I delicately try to Obi Wan her – “Yes.”

At the same time The Man decides to play Emperor Palpatine – “I don’t think you’ve ever had it before.”

More glaring from me at The Man. SERIOUSLY! WHAT IS WRONG WITH HIM!?!

The Kid, feeling unsafe in a world where her parents don’t know essential facts about what’s for dinner, starts to cry.

I hold her and pet her hair while saying the things mothers say to calm their children. Mostly “Shhh” as in “You father is a sh..”

At the same time I silently but effectively communicate to The Man, via gestures-over-The-Kid’s-head, that he will be sleeping with the fishes if he says anything else.

ANYTHING!

ELSE!

The Kid calms down and speaks through her still trickling tears – “But I don’t know if I’ll like it!”

Most people would tell the child to try it and THEN they will know if they like it.
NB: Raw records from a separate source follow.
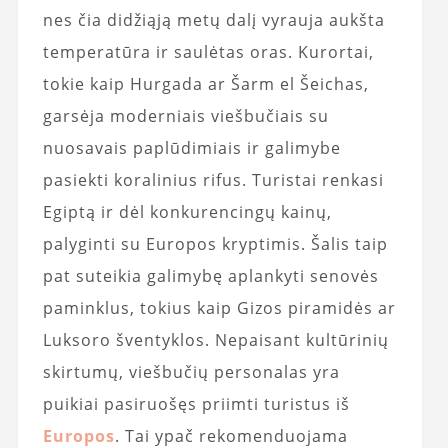
nes čia didžiąją metų dalį vyrauja aukšta
temperatūra ir saulėtas oras. Kurortai,
tokie kaip Hurgada ar Šarm el Šeichas,
garsėja moderniais viešbučiais su
nuosavais paplūdimiais ir galimybe
pasiekti koralinius rifus. Turistai renkasi
Egiptą ir dėl konkurencingų kainų,
palyginti su Europos kryptimis. Šalis taip
pat suteikia galimybę aplankyti senovės
paminklus, tokius kaip Gizos piramidės ar
Luksoro šventyklos. Nepaisant kultūrinių
skirtumų, viešbučių personalas yra
puikiai pasiruošęs priimti turistus iš
Europos
. Tai ypač rekomenduojama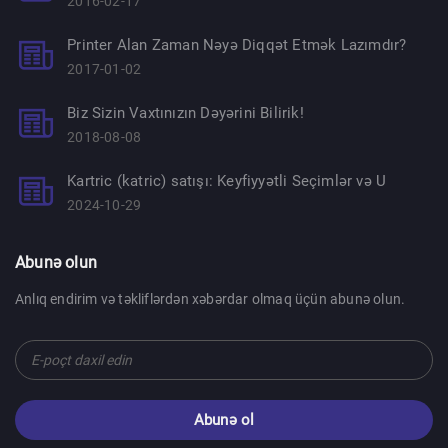
2016-02-17
Printer Alan Zaman Nəyə Diqqət Etmək Lazımdır?
2017-01-02
Biz Sizin Vaxtınızın Dəyərini Bilirik!
2018-08-08
Kartric (katric) satışı: Keyfiyyətli Seçimlər və U
2024-10-29
Abunə olun
Anlıq endirim və təkliflərdən xəbərdar olmaq üçün abunə olun.
Abunə ol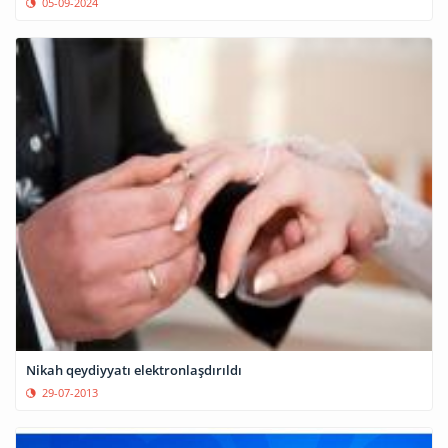
05-09-2024
Nikah qeydiyyatı elektronlaşdırıldı
29-07-2013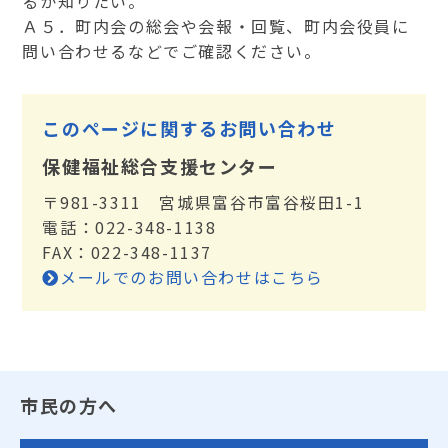
るか知りたい。
Ａ５．町内会の総会や会報・回覧、町内会役員に
問い合わせるなどでご確認ください。
このページに関するお問い合わせ
保健福祉総合支援センター
〒981-3311 宮城県富谷市富谷桜田1-1
電話：022-348-1138
FAX：022-348-1137
メールでのお問い合わせはこちら
市民の方へ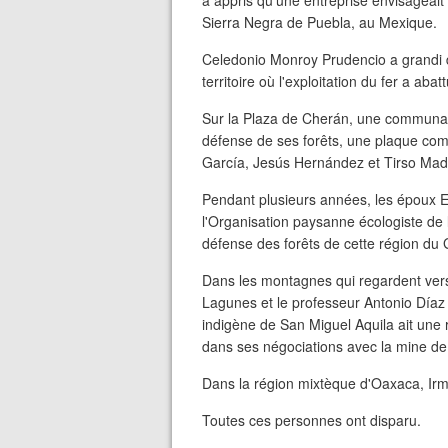
a appris qu'une entreprise envisageait 
Sierra Negra de Puebla, au Mexique.
Celedonio Monroy Prudencio a grandi d
territoire où l'exploitation du fer a abatt
Sur la Plaza de Cherán, une communau
défense de ses forêts, une plaque c
García, Jesús Hernández et Tirso Madr
Pendant plusieurs années, les époux Eva
l'Organisation paysanne écologiste de 
défense des forêts de cette région du 
Dans les montagnes qui regardent vers
Lagunes et le professeur Antonio Díaz
indigène de San Miguel Aquila ait une r
dans ses négociations avec la mine de f
Dans la région mixtèque d'Oaxaca, Irm
Toutes ces personnes ont disparu.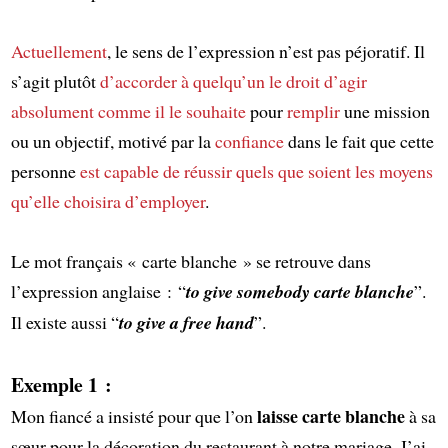
Actuellement
, le sens de l’expression n’est pas péjoratif. Il
s’agit plutôt
d’accorder à quelqu’un
le droit d’agir
absolument comme il le souhaite
pour
remplir
une mission
ou un objectif, motivé par la
confiance
dans le fait que cette
personne
est capable de réussir
quels que soient les moyens
qu’elle choisira d’employer
.
Le mot français « carte blanche » se retrouve dans
l’expression anglaise : “
to give somebody carte blanche
”.
Il existe aussi “
to give a free hand
”.
Exemple 1 :
laisse carte blanche
Mon fiancé a insisté pour que l’on
à sa
sœur pour la décoration du restaurant à notre mariage. J’ai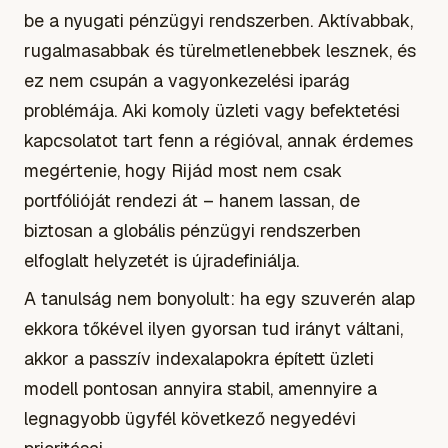
be a nyugati pénzügyi rendszerben. Aktívabbak,
rugalmasabbak és türelmetlenebbek lesznek, és
ez nem csupán a vagyonkezelési iparág
problémája. Aki komoly üzleti vagy befektetési
kapcsolatot tart fenn a régióval, annak érdemes
megértenie, hogy Rijád most nem csak
portfólióját rendezi át – hanem lassan, de
biztosan a globális pénzügyi rendszerben
elfoglalt helyzetét is újradefiniálja.
A tanulság nem bonyolult: ha egy szuverén alap
ekkora tőkével ilyen gyorsan tud irányt váltani,
akkor a passzív indexalapokra épített üzleti
modell pontosan annyira stabil, amennyire a
legnagyobb ügyfél következő negyedévi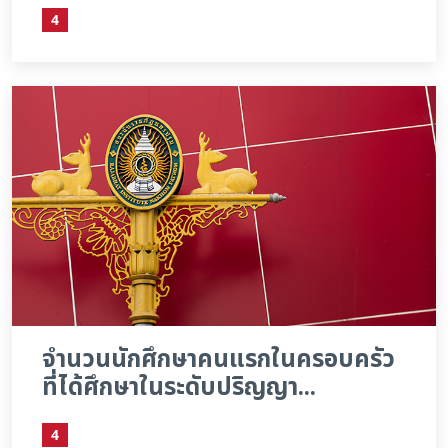
4
จำนวนนักศึกษาคนแรกในครอบครัว
ที่ได้ศึกษาในระดับปริญญา...
4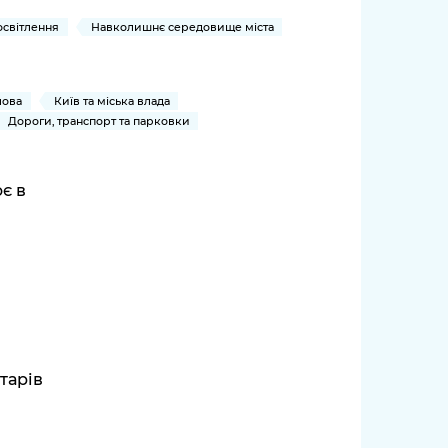
освітлення
Навколишнє середовище міста
лова
Київ та міська влада
Дороги, транспорт та парковки
є в
тарів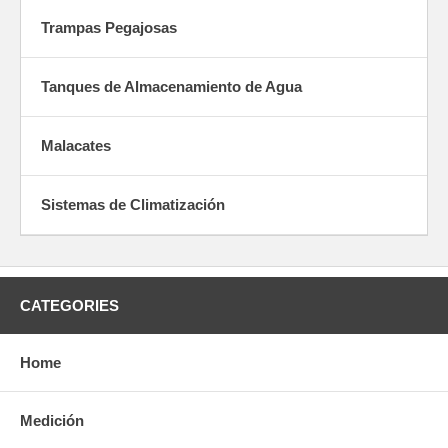
Trampas Pegajosas
Tanques de Almacenamiento de Agua
Malacates
Sistemas de Climatización
CATEGORIES
Home
Medición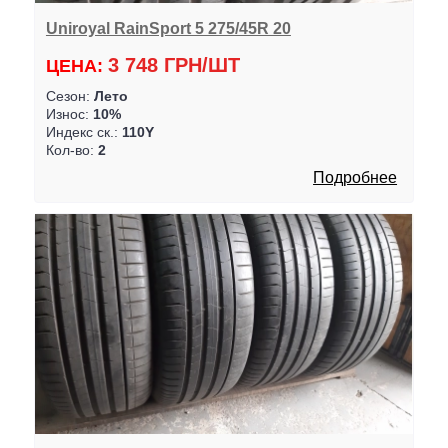
Uniroyal RainSport 5 275/45R 20
3 748 ГРН/ШТ
ЦЕНА:
Сезон:
Лето
Износ:
10%
Индекс ск.:
110Y
Кол-во:
2
Подробнее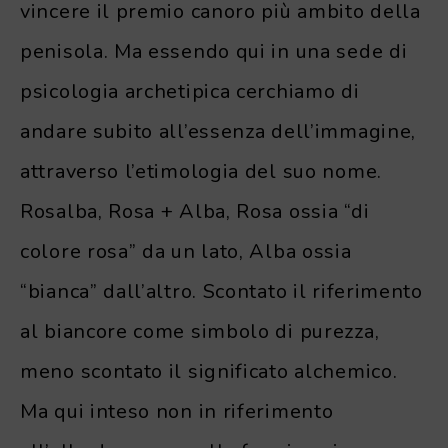
vincere il premio canoro più ambito della
penisola. Ma essendo qui in una sede di
psicologia archetipica cerchiamo di
andare subito all’essenza dell’immagine,
attraverso l’etimologia del suo nome.
Rosalba, Rosa + Alba, Rosa ossia “di
colore rosa” da un lato, Alba ossia
“bianca” dall’altro. Scontato il riferimento
al biancore come simbolo di purezza,
meno scontato il significato alchemico.
Ma qui inteso non in riferimento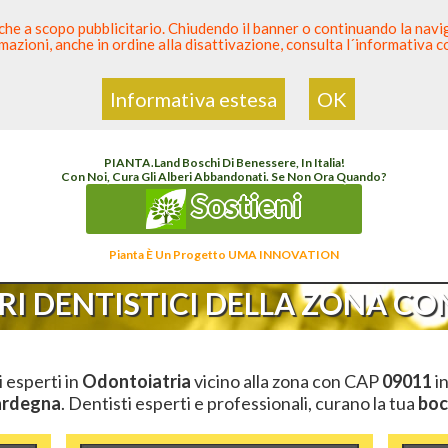
 anche a scopo pubblicitario. Chiudendo il banner o continuando la naviga
azioni, anche in ordine alla disattivazione, consulta l´informativa 
 Dentista
Elenco den
Informativa estesa
OK
 Dentista Sicuro
>
Odontoiatria
>
Ambulatori Dentistici
>
Sardegna
>
Carbonia-Iglesia
PIANTA
.
Land
Boschi Di Benessere, In Italia!
Con Noi, Cura Gli Alberi Abbandonati. Se Non Ora Quando?
Sostieni
Pianta È Un Progetto UMA INNOVATION
I DENTISTICI DELLA ZONA CON
i esperti in
Odontoiatria
vicino alla zona con CAP
09011
in
ardegna
. Dentisti esperti e professionali, curano la tua
boc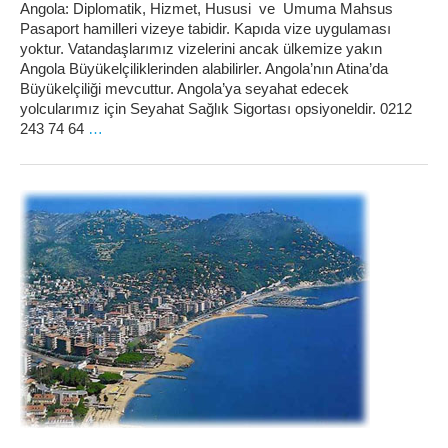
Angola: Diplomatik, Hizmet, Hususi ve Umuma Mahsus
Pasaport hamilleri vizeye tabidir. Kapıda vize uygulaması
yoktur. Vatandaşlarımız vizelerini ancak ülkemize yakın
Angola Büyükelçiliklerinden alabilirler. Angola’nın Atina’da
Büyükelçiliği mevcuttur. Angola’ya seyahat edecek
yolcularımız için Seyahat Sağlık Sigortası opsiyoneldir. 0212
243 74 64
…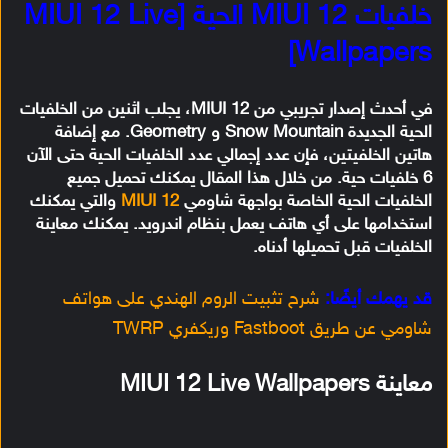
خلفيات MIUI 12 الحية [MIUI 12 Live
Wallpapers]
في أحدث إصدار تجريبي من MIUI 12، يجلب اثنين من الخلفيات
الحية الجديدة Snow Mountain و Geometry. مع إضافة
هاتين الخلفيتين، فإن عدد إجمالي عدد الخلفيات الحية حتى الآن
6 خلفيات حية. من خلال هذا المقال يمكنك تحميل جميع
الخلفيات الحية الخاصة بواجهة شاومي
MIUI 12
والتي يمكنك
استخدامها على أي هاتف يعمل بنظام اندرويد. يمكنك معاينة
الخلفيات قبل تحميلها أدناه.
قد يهمك أيضًا:
شرح تثبيت الروم الهندي على هواتف
شاومي عن طريق Fastboot وريكفري TWRP
معاينة MIUI 12 Live Wallpapers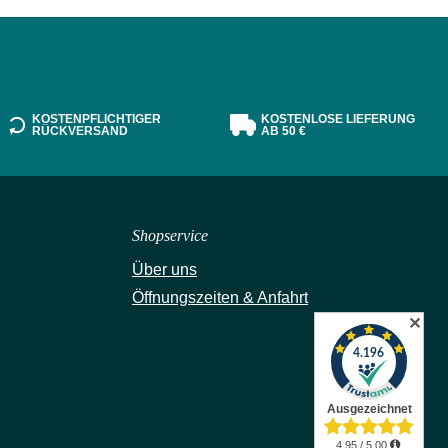
KOSTENPFLICHTIGER
KOSTENLOSE LIEFERUNG
RÜCKVERSAND
AB 50 €
Shopservice
Über uns
Öffnungszeiten & Anfahrt
✕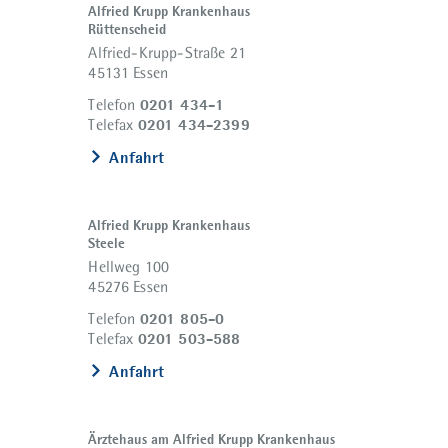
Alfried Krupp Krankenhaus
Rüttenscheid
Alfried-Krupp-Straße 21
45131 Essen
0201 434-1
Telefon
0201 434-2399
Telefax
Anfahrt
Alfried Krupp Krankenhaus
Steele
Hellweg 100
45276 Essen
0201 805-0
Telefon
0201 503-588
Telefax
Anfahrt
Ärztehaus am Alfried Krupp Krankenhaus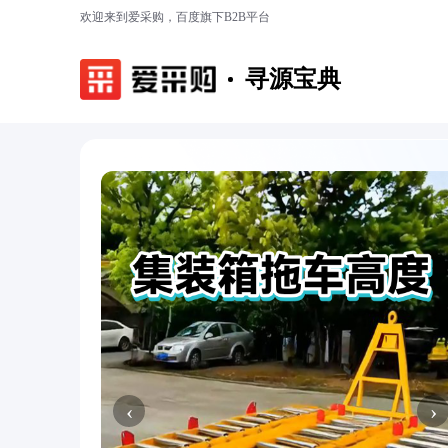
欢迎来到爱采购，百度旗下B2B平台
寻源宝典
‹
›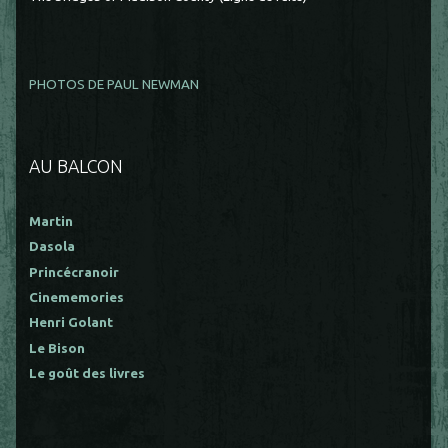
PHOTOS DE PAUL NEWMAN
AU BALCON
Martin
Dasola
Princécranoir
Cinememories
Henri Golant
Le Bison
Le goût des livres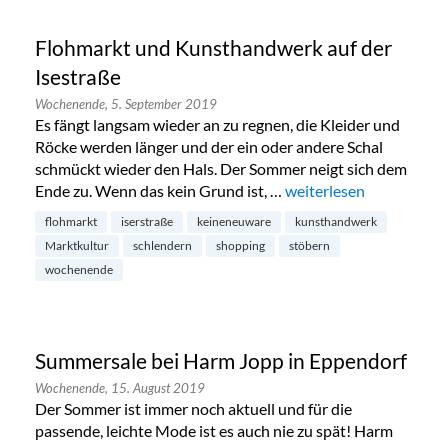
Flohmarkt und Kunsthandwerk auf der
Isestraße
Wochenende,
5. September 2019
Es fängt langsam wieder an zu regnen, die Kleider und
Röcke werden länger und der ein oder andere Schal
schmückt wieder den Hals. Der Sommer neigt sich dem
Ende zu. Wenn das kein Grund ist, …
„Flohmarkt und Kunstha
weiterlesen
flohmarkt
iserstraße
keineneuware
kunsthandwerk
Marktkultur
schlendern
shopping
stöbern
wochenende
Summersale bei Harm Jopp in Eppendorf
Wochenende,
15. August 2019
Der Sommer ist immer noch aktuell und für die
passende, leichte Mode ist es auch nie zu spät! Harm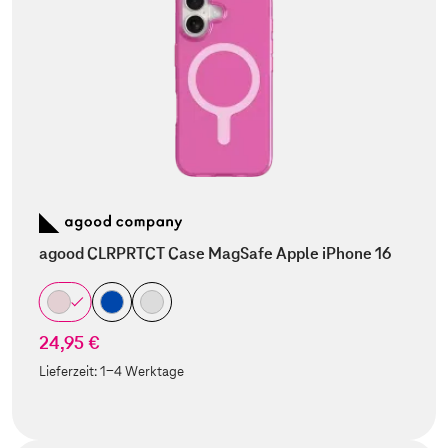
agood CLRPRTCT Case MagSafe Apple iPhone 16
24,95 €
Lieferzeit:
1-4 Werktage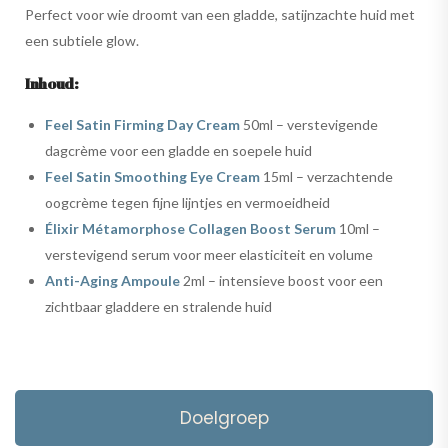
Perfect voor wie droomt van een gladde, satijnzachte huid met
een subtiele glow.
Inhoud:
Feel Satin Firming Day Cream
50ml – verstevigende
dagcrème voor een gladde en soepele huid
Feel Satin Smoothing Eye Cream
15ml – verzachtende
oogcrème tegen fijne lijntjes en vermoeidheid
Élixir Métamorphose Collagen Boost Serum
10ml –
verstevigend serum voor meer elasticiteit en volume
Anti-Aging Ampoule
2ml – intensieve boost voor een
zichtbaar gladdere en stralende huid
Doelgroep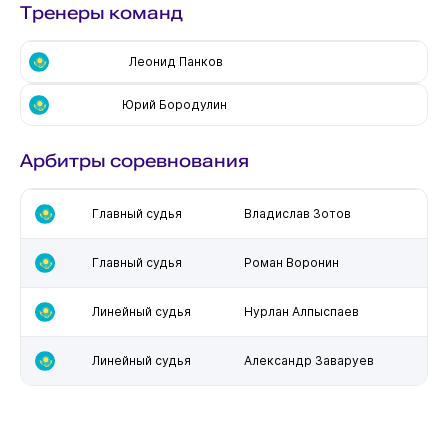
Тренеры команд
Леонид Панков
Юрий Бородулин
Арбитры соревнования
Главный судья
Владислав Зотов
Главный судья
Роман Воронин
Линейный судья
Нурлан Алпыспаев
Линейный судья
Александр Заваруев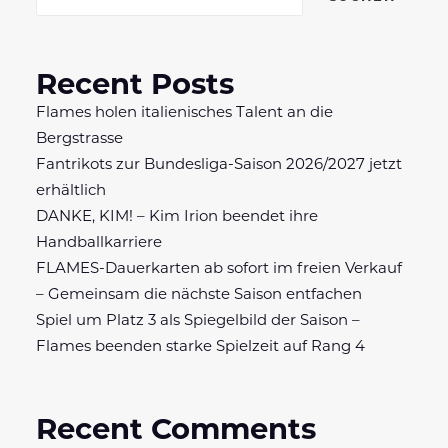
Recent Posts
Flames holen italienisches Talent an die
Bergstrasse
Fantrikots zur Bundesliga-Saison 2026/2027 jetzt
erhältlich
DANKE, KIM! – Kim Irion beendet ihre
Handballkarriere
FLAMES-Dauerkarten ab sofort im freien Verkauf
– Gemeinsam die nächste Saison entfachen
Spiel um Platz 3 als Spiegelbild der Saison –
Flames beenden starke Spielzeit auf Rang 4
Recent Comments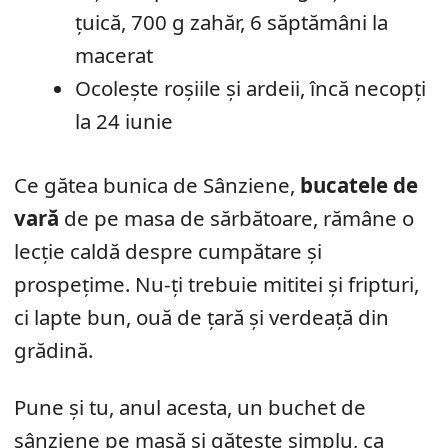
țuică, 700 g zahăr, 6 săptămâni la
macerat
Ocolește roșiile și ardeii, încă necopți
la 24 iunie
Ce gătea bunica de Sânziene,
bucatele de
vară
de pe masa de sărbătoare, rămâne o
lecție caldă despre cumpătare și
prospețime. Nu-ți trebuie mititei și fripturi,
ci lapte bun, ouă de țară și verdeață din
grădină.
Pune și tu, anul acesta, un buchet de
sânziene pe masă și gătește simplu, ca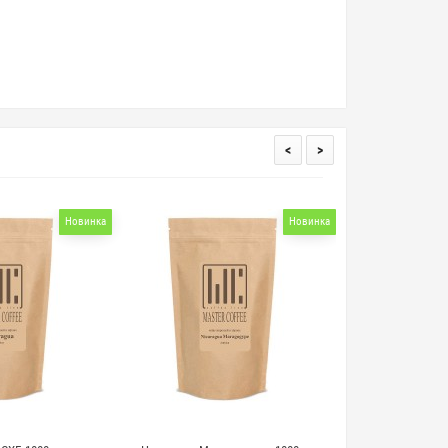
<
>
Новинка
Новинка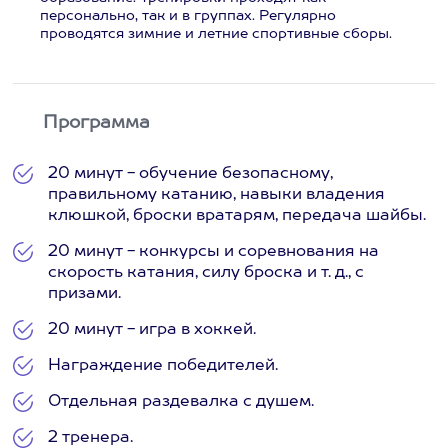
персонально, так и в группах. Регулярно
проводятся зимние и летние спортивные сборы.
Программа
20 минут - обучение безопасному,
правильному катанию, навыки владения
клюшкой, броски вратарям, передача шайбы.
20 минут - конкурсы и соревнования на
скорость катания, силу броска и т. д., с
призами.
20 минут - игра в хоккей.
Награждение победителей.
Отдельная раздевалка с душем.
2 тренера.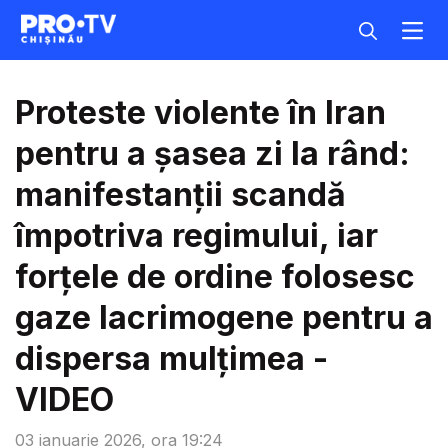
Proteste violente în Iran
pentru a șasea zi la rând:
manifestanții scandă
împotriva regimului, iar
forțele de ordine folosesc
gaze lacrimogene pentru a
dispersa mulțimea -
VIDEO
03 ianuarie 2026, ora 19:24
Those people are insane.

And probably childless.

Adult logic does not work on kids. You have to think like they do.

Me, in a genius light bulb moment – “Yes you will. You’ll like it.”

I want her to truly feel the magical impact of my next words. I tilt her face up at mine so we’re looking eye to eye.

“It’s got SUGAR in it!” In this moment? I am the smartest mom in the world.

Excitement replaces fear of the unknown as my words work in her brain. The Kid’s eyes fill with a new hope – “REALLY?!? I like sugar!!”

She follows this up with jumping, clapping, and yippee’s.

Me, relieved and thinking I maybe won’t have to ritually sacrifice The Man after all – “Yeah, look right here, it says it’s ‘Honey Ham.’ ‘Honey’ is another word for sugar…just like ‘happy’ is another word for ‘joy!’ It’s the same thing!”

The Kid, now filled with ‘happy’ and ‘joy’, takes off racing to the table – “Let’s eat!”

While eating the “sugar” ham she gets the kind of eye sparkles you only see at the end of a Christmas special and says to me, “Mamma, thanks for making
this! I LOVE sugar ham!”

 

 

 

1 Comment

  1. GR

    Any time a child tells me they don’t like something they’ve never tried before, I just say, “Oh…. You liked it last time…” And it’s usually enough to convince them.